After yesterday’s Oregon tragedy, president Barack Obama has finally agreed to look into the US gun control policy
Gun violence has killed 428 times more Americans over the past decade than terrorism, new research has found.
The stats were requested by US president Barack Obama after yesterday's tragic Umpqua Community College massacre – the 142nd mass shooting since 2012's Sandy Hook – in a bid to stress the urgency of new gun control legislation.
“Tally up the number of Americans who have been killed through terrorist attacks over the last decade and the number of Americans who have been killed by gun violence and post those side-by-side on your news reports,” Obama challenged media outlets and news organisations last night.
“We spend over $1 trillion and pass countless laws and devote entire agencies to preventing terrorist attacks on our soil — and rightfully so — and yet we have a Congress that explicitly blocks us from even collecting data on how we could potentially reduce gun deaths.

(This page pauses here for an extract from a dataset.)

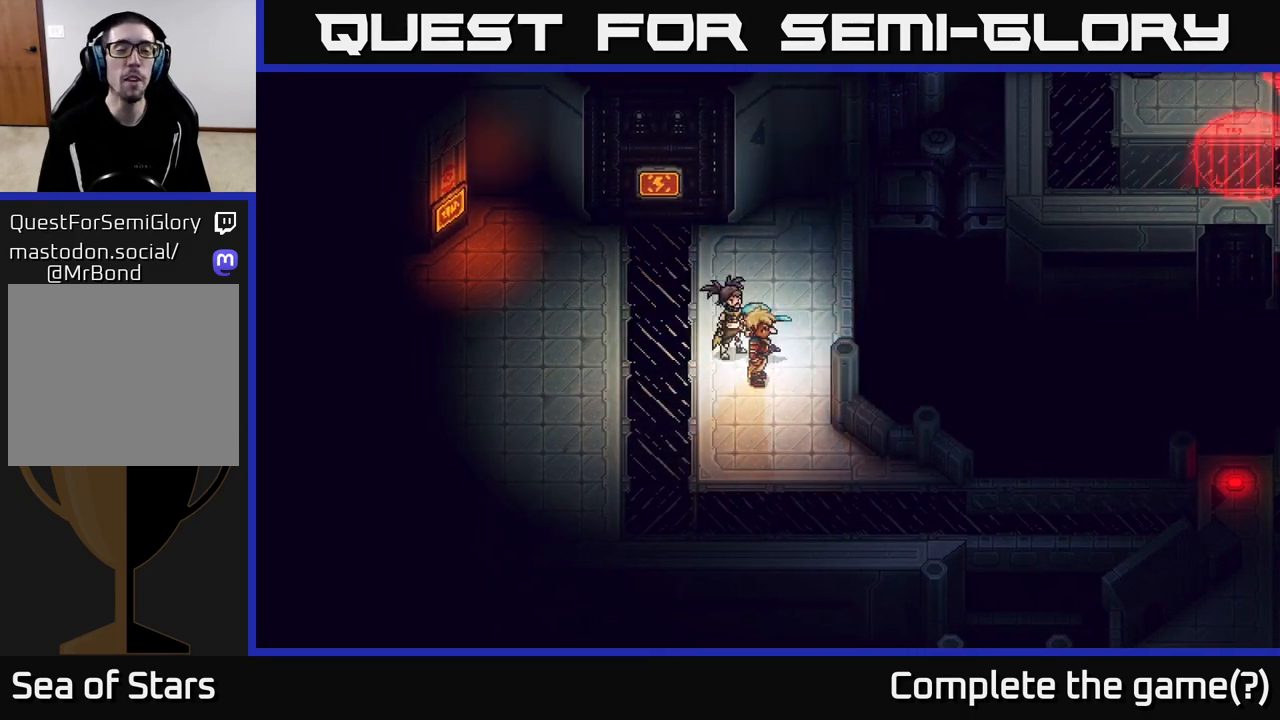
{"buttons": [], "left_stick": "down-left", "right_stick": "center", "events": [[183, "left_stick", "down-left"]]}
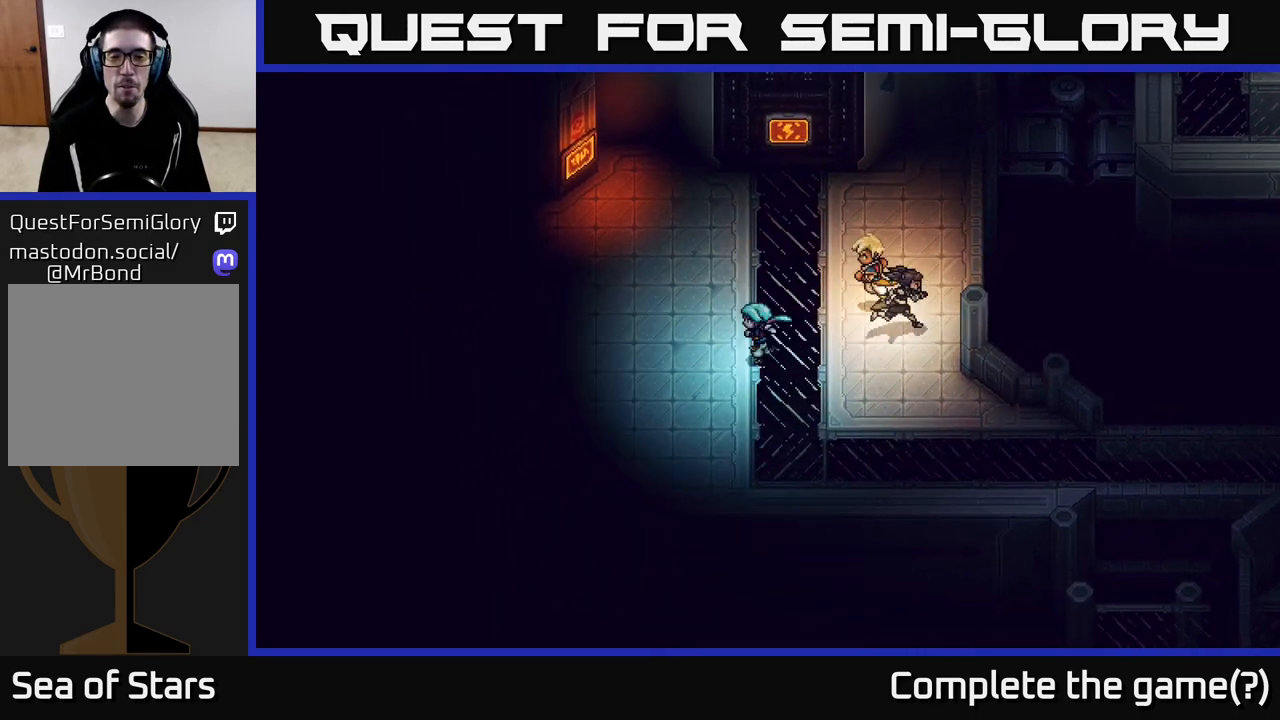
{"buttons": [], "left_stick": "right", "right_stick": "center", "events": [[67, "left_stick", "up-left"], [183, "left_stick", "up"], [367, "left_stick", "up-right"], [483, "left_stick", "right"]]}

How can that be?”
According to the requested findings from the Global Terrorism Database and Gun Violence Archive, the number of gun deaths in 2015 so far is already much, much larger than the number of deaths from terrorism between 1970 and 2014.
And, even more shockingly, gun violence still accounts for 50 times more American deaths even when 9/11 is taken into account – which killed more than 2900 people and is considered one of the most deadly terrorist attacks in history. See a summary of the data below:
The findings are limited to gun homicides, and discount other gun deaths, such as suicides or accidents. They do, however, use a much broader definition of terrorism – and include attacks where terrorist links are doubted.
“What's become routine of course is the response of those who oppose any kind of commonsense gun legislation," Obama added. “Right now, I can imagine the press releases being cranked out. 'We need more guns', they'll argue. 'Fewer gun safety laws'. Does anybody really believe that?”
“We know that states with the most gun laws tend to have the fewest gun deaths... There is a gun for roughly every man, woman and child in America. So how can you, with a straight face, make the argument that more guns will make us safer?”